Non c’è pace nella stampa a tal proposito. A cominciare da Milano Finanza di qualche giorno fa, dove si parla del nuovo regolamento europeo in tema di crowdfunding che sarà in vigore dal 10 novembre 2021 e che metterà a tema gli strumenti di debito alternativi con il proposito di armonizzare il sistema regolatorio dei vari Stati membri.

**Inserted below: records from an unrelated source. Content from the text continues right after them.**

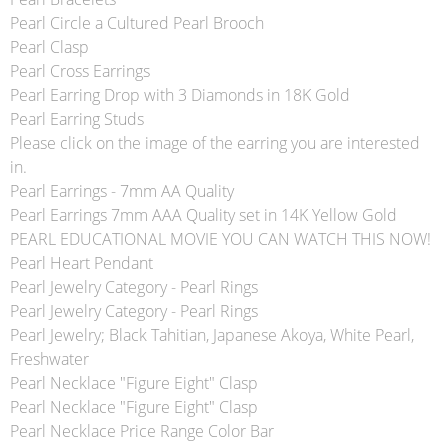
Pearl Circle a Cultured Pearl Brooch
Pearl Clasp
Pearl Cross Earrings
Pearl Earring Drop with 3 Diamonds in 18K Gold
Pearl Earring Studs
Please click on the image of the earring you are interested
in.
Pearl Earrings - 7mm AA Quality
Pearl Earrings 7mm AAA Quality set in 14K Yellow Gold
PEARL EDUCATIONAL MOVIE YOU CAN WATCH THIS NOW!
Pearl Heart Pendant
Pearl Jewelry Category - Pearl Rings
Pearl Jewelry Category - Pearl Rings
Pearl Jewelry; Black Tahitian, Japanese Akoya, White Pearl,
Freshwater
Pearl Necklace "Figure Eight" Clasp
Pearl Necklace "Figure Eight" Clasp
Pearl Necklace Price Range Color Bar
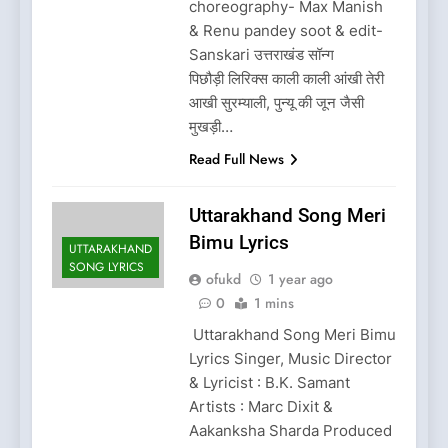
choreography- Max Manish
& Renu pandey soot & edit-
Sanskari उत्तराखंड सॉन्ग
पिछौड़ी लिरिक्स काली काली आंखी तेरी
आखी सुरम्याली, पुन्यू की जून जैसी
मुखड़ी…
Read Full News
Uttarakhand Song Meri
Bimu Lyrics
UTTARAKHAND
SONG LYRICS
ofukd
1 year ago
0
1 mins
Uttarakhand Song Meri Bimu
Lyrics Singer, Music Director
& Lyricist : B.K. Samant
Artists : Marc Dixit &
Aakanksha Sharda Produced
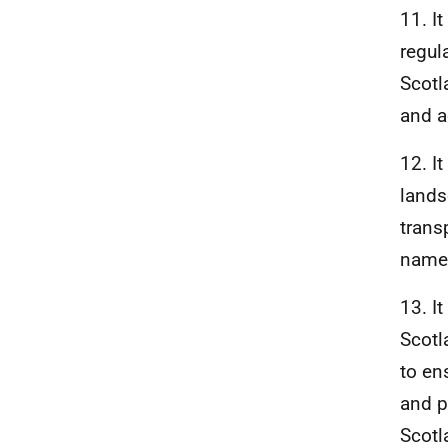
11. I
regul
Scotl
and a
12. I
lands
trans
named
13. I
Scotl
to en
and p
Scotl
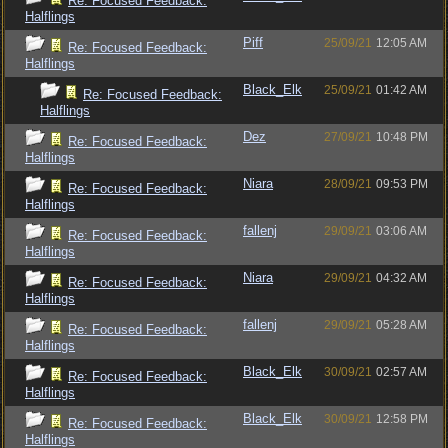
Re: Focused Feedback:
Halflings
Piff
25/09/21
12:05 AM
Re: Focused Feedback:
Halflings
Black_Elk
25/09/21
01:42 AM
Re: Focused Feedback:
Halflings
Dez
27/09/21
10:48 PM
Re: Focused Feedback:
Halflings
Niara
28/09/21
09:53 PM
Re: Focused Feedback:
Halflings
fallenj
29/09/21
03:06 AM
Re: Focused Feedback:
Halflings
Niara
29/09/21
04:32 AM
Re: Focused Feedback:
Halflings
fallenj
29/09/21
05:28 AM
Re: Focused Feedback:
Halflings
Black_Elk
30/09/21
02:57 AM
Re: Focused Feedback:
Halflings
Black_Elk
30/09/21
12:58 PM
Re: Focused Feedback:
Halflings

Nello stesso pezzo si evidenzia come sia «necessario un programma di educazione finanziaria che raggiunga gli investitori sensibili agli stimoli del web e dei social, affinché i cittadini acquisiscano coscienza dei pericoli aggiuntivi derivanti dalla digitalizzazione del mondo finanziario».

Esigenza di regolamento e di educazione finanziaria. Non si parla di stravaganza, insomma. Non si dice che le nuovissime modalità di accesso a risorse finanziarie per costituire e far crescere le imprese siano eccezioni in balia dei pochi che se ne interessano. È già un fatto. È già un fatto con dati statistici impressionanti che dimostrano come si debba parlare di regolamenti e soprattutto di educazione finanziaria. E torniamo sempre qui. Perché questa cosiddetta “finanza alternativa”, nei vari nomi con cui si palesa al pubblico dell’imprenditoria, specie delle piccole e medie imprese maggiormente attente a questa novità impressionante per le necessità di credito che le caratterizza, ha bisogno di essere comunicata di più e meglio. Crowdfunding, Minibond, Direct Lending: questi e molti altri sono termini identificativi di un nuovo incontro tra domanda e offerta, un nuovo crocevia tra disponibilità finanziare da parte di investitori e richiesta di finanziamenti da parte di imprenditori. Ma devono diventare sempre più i termini di una comunicazione diretta con il pubblico, o meglio con quel pubblico che, non comprendendo di che si tratti e quali rischi-opportunità rappresenti, potrebbe rinunciarvi ancor prima di capire che si tratta dell’alternativa, la vera alternativa alla finanza tradizionale, che forse non c’è più.